Thursday, February 05, 2004
Baseball, like most forms of non-artistic work, is overstuffed with available information for many sources. Just as a baseball researcher might use Baseball-Reference.com or Baseball Prospectus' stat line-up or CBS Sportsline's array of numbers or buy custom research from single-man expertise shops like Eric Enders, people in the military world might use Jane's Books or free intel from their own government's agencies or send out gatherers/spies of their own or buy it from free agents, or, as sometimes happens, just make it up if they can't find anything that serves their current mission.
Each sensible creator of new information, individually, is a blessing, because she might deliver something of value that no-one has thought of or nailed before. Further, he may present something marginal that while in & of itself doesn't add much value, it opens the eyes of another researcher to a way of looking at things that enables him to produce something original and valuable.
THE CHALLENGE IS
The challenge is The Diseconomy of Scale. Yes, I know people commonly talk about the Economies of Scale, but general scale worshippers come to their conclusions from a personality predisposition that worships size, a very typical early-childhood condition that most people pass through, while some get stuck there cognitively (see the work of Jean Piaget and other structuralists on learning theories -- citations available if you write me). For every economy of scale, there are three to thirty diseconomies of scale. Generally, "More is Less."

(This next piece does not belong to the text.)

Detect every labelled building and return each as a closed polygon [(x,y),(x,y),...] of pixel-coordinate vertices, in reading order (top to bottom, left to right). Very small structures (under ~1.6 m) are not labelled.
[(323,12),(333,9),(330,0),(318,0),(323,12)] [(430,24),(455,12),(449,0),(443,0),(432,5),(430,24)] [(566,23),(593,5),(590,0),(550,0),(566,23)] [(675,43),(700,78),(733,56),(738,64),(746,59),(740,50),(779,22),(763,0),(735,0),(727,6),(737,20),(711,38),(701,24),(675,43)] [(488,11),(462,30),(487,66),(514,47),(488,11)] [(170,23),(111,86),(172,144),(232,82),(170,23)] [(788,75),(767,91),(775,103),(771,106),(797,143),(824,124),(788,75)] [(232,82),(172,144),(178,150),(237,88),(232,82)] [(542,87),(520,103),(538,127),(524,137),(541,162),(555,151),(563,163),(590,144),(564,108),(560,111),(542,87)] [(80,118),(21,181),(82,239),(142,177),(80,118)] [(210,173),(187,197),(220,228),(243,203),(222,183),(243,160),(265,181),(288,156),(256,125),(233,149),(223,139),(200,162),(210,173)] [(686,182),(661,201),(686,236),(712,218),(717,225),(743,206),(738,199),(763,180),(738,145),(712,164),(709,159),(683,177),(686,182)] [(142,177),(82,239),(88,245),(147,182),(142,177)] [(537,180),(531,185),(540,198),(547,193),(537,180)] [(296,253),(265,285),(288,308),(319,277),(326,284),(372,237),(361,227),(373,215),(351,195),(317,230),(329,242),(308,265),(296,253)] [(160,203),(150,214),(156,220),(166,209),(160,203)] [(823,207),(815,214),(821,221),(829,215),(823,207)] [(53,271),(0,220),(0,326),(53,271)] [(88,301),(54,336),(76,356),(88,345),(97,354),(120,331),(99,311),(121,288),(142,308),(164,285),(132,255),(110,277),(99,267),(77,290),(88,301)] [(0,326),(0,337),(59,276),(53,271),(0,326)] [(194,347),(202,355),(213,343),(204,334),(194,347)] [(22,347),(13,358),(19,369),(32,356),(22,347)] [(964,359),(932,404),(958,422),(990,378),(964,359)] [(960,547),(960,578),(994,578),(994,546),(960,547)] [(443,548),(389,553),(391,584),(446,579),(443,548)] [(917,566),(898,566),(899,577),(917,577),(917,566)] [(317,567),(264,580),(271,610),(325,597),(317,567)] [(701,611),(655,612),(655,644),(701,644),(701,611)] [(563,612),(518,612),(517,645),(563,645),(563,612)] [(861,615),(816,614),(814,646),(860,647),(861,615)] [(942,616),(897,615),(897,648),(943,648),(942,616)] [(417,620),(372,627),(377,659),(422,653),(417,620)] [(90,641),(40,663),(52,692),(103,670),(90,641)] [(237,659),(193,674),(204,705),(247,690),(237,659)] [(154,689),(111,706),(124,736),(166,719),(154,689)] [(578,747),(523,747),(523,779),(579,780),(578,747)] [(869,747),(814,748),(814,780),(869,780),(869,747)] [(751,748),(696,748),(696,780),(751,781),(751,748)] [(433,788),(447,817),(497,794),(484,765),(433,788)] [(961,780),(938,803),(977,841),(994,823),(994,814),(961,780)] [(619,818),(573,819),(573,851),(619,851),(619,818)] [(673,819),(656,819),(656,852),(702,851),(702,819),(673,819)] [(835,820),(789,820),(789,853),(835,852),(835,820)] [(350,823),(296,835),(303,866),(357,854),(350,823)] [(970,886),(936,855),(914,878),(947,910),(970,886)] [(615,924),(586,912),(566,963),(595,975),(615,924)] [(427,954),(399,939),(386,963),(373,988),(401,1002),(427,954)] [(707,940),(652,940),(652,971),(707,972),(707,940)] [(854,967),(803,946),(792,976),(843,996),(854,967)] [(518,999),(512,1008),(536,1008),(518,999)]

There is so much information available, some of the valuable stuff can "disappear" in the overwhelming volume simply because no-one, not even someone with an obsessive-compulsive personality leaning, can find it all and then remember where it is.
BUT THANKS TO
But thanks to Jonny German (great baseball name, eh? Sounds like a fleet-footed 4th outfielder of the 1920s) we have a new resource for sorting it out. Like many of my favorite reference books (The Encyclopedia of Dictionaries, The Reader's Guide to Periodical Literature, et.al.) it's not creating any new content/research, it's consolidating and making navigable the infernally obese wealth of existing resources.
German's site, Batter's Box, has a looooong article on various on-line resources and on which you can find which statistics (traditional and sabermetric). If you're interested in the numbers end of baseball, bookmark it. It's an (already-meaty) work in progress.
BEYOND BASEBALL, TOO OFTEN
Outside of baseball, there's rarely a Jonny German to save your bacon. Past the Age of Enlightenment, there hasn't been a lot glory in providing value by consolidating existing resources. Part of the constraint has been organizations don't like to provide resources to synthesize or organize the info they already hold. Most finance people find it hard to understand or attach a value to the knowledge that inevitably pops up when existing knowledge is moved around and re-aligned in new relationships. And since most big organizations are dominated by finance people and the people who faun over them, and since many of the people who are attracted to big organizations are "color-blind" to the Diseconomies of Scale, leadership is rarely going to fund the Jonny Germans to clarify, organize, make into reference library quality knowledge.
If you think your own organization is suffering from too much information, take at least a five minute walk through Batter's Box and see what German has done. It'll give you one idea of how to short-cut search time when you're looking for that one kind of data you need move decisively.